[Extract to read]:
Editor’s note: The Klamath Basin’s water issues are ongoing and complex, but examining their history can help stakeholders come up with solutions that work for everyone. This series of stories, which we’re calling “Deep Dive,” will look back on how water and ecosystems in the Klamath Basin naturally existed throughout history — and how human activity affected them. First up: Ancient Lake Modoc.
Around 20 million years ago, North America began to stretch like taffy. The Earth’s crust expanded into what is now the Great Basin, forming thousands of parallel cracks running north to south.
As the stretched crust became thinner, heat from the Earth’s mantle pushed the fractured land upward, and it rose and fell along the small fault lines. This formed a vast network of mountain ranges and valleys called the “basin and range” that stretches from south central Oregon all the way to New Mexico.
About 13 million years later, the oceanic Juan De Fuca Plate slid beneath the North American Plate. The subduction caused the Pacific Northwest coast to buckle upward, and pressure between the two plates forced magma to burst through that fold to form the Cascade volcanoes we see today.
The Cascades cut off the mountains and valleys of the basin and range from moisture that blows off the Pacific. But that didn’t stop water from flowing into what is now the Klamath Basin.
During the last Ice Age, glaciers reached as far south as current-day New York City. While much of Oregon remained uncovered, the glaciers caused a shift in the jet stream that brought consistent heavy rains to the basin and range. Pluvial lakes, whose levels depended on temperature and precipitation, formed throughout the western portion of North America. Basins became pools of water and mountains became islands within them. While glaciers in the northern Midwest were still at work carving the Great Lakes, the West was home to large, plentiful lakes.

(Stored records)
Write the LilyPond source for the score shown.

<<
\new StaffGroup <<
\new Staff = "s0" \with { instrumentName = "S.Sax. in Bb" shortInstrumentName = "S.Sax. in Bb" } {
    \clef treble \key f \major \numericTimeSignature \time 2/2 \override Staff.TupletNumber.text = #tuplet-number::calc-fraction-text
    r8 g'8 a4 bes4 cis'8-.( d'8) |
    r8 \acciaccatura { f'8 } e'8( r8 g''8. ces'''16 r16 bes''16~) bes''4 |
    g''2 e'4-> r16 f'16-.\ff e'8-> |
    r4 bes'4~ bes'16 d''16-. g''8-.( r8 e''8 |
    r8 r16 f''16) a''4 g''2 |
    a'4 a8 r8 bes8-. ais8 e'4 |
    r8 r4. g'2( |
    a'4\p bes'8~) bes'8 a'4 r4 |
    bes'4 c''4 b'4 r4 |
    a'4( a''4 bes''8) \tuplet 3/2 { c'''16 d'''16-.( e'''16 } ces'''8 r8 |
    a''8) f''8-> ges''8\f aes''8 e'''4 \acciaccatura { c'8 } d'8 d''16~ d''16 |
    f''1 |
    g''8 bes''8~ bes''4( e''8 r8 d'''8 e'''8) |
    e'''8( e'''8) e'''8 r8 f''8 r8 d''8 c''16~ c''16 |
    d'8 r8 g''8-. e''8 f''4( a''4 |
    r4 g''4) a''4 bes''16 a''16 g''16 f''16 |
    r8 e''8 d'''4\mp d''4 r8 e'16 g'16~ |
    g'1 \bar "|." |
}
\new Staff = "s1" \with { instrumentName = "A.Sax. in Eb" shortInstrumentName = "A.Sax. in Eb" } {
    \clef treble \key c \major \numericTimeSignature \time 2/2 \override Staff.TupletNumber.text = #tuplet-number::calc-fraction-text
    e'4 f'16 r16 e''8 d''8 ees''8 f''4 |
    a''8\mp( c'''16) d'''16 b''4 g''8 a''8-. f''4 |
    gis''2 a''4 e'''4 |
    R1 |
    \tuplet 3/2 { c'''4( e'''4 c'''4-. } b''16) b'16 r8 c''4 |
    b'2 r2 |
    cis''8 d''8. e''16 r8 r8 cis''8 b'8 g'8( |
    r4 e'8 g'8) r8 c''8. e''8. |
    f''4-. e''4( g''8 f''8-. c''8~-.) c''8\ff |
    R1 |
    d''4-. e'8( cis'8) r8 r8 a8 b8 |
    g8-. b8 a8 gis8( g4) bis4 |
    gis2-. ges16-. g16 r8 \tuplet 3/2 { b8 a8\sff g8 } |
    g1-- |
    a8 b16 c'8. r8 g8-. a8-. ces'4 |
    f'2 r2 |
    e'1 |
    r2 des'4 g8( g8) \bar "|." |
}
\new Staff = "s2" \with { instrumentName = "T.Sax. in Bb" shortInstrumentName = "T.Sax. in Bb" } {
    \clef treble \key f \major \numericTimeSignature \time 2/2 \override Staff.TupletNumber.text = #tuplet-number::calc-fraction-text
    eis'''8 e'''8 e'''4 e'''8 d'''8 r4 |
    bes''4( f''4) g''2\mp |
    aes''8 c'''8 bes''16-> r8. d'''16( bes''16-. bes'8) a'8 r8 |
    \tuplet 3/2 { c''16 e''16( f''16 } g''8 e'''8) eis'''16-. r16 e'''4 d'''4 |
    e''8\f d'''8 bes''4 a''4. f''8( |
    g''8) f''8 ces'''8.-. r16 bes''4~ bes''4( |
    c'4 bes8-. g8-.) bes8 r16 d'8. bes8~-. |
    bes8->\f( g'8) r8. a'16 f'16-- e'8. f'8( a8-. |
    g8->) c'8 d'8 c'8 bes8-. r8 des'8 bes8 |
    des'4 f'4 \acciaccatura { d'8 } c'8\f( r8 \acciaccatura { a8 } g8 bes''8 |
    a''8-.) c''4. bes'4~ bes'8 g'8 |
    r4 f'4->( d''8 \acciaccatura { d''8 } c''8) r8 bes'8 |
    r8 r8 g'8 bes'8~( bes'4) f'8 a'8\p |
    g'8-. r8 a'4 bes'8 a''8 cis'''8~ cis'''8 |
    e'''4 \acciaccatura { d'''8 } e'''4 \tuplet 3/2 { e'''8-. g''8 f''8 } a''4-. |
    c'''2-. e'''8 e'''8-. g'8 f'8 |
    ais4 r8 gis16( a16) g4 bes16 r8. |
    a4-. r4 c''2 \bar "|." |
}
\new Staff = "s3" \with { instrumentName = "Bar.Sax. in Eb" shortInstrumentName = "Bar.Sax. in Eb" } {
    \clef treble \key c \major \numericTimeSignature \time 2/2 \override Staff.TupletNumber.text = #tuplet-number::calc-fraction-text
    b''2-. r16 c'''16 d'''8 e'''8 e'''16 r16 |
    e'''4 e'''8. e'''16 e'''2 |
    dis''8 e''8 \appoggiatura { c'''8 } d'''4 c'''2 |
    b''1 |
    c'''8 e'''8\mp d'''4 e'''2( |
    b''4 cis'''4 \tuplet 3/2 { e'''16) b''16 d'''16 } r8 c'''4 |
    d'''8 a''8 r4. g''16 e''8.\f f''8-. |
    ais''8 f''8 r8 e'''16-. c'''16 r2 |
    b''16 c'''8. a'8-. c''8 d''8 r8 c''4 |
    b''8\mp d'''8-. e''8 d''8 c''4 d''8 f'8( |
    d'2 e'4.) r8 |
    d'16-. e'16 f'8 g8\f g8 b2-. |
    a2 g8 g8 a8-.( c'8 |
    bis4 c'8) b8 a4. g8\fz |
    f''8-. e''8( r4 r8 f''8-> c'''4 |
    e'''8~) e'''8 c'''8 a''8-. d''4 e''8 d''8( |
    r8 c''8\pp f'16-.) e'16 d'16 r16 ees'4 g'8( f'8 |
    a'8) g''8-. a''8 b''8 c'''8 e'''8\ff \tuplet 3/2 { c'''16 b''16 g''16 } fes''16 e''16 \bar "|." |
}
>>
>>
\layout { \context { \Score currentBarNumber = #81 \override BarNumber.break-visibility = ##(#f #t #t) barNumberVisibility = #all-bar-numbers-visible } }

[Requirements]:
**1)** Summarize the extract on the Klamath Basin's geologic history in two sentences.
**2)** Show each line of the listing that contains the string "with".

[Set of answers]:
**1)** About 20 million years ago, North America's crust stretched and rose and fell along fault lines, forming the "basin and range," and roughly 13 million years later the Juan De Fuca Plate slid beneath the North American Plate and formed the Cascade volcanoes, which cut the region off from Pacific moisture. During the last Ice Age, a glacier-driven shift in the jet stream brought heavy rains to the basin and range, and pluvial lakes formed throughout the western portion of North America.

**2)**
\new Staff = "s0" \with { instrumentName = "S.Sax. in Bb" shortInstrumentName = "S.Sax. in Bb" } {
\new Staff = "s1" \with { instrumentName = "A.Sax. in Eb" shortInstrumentName = "A.Sax. in Eb" } {
\new Staff = "s2" \with { instrumentName = "T.Sax. in Bb" shortInstrumentName = "T.Sax. in Bb" } {
\new Staff = "s3" \with { instrumentName = "Bar.Sax. in Eb" shortInstrumentName = "Bar.Sax. in Eb" } {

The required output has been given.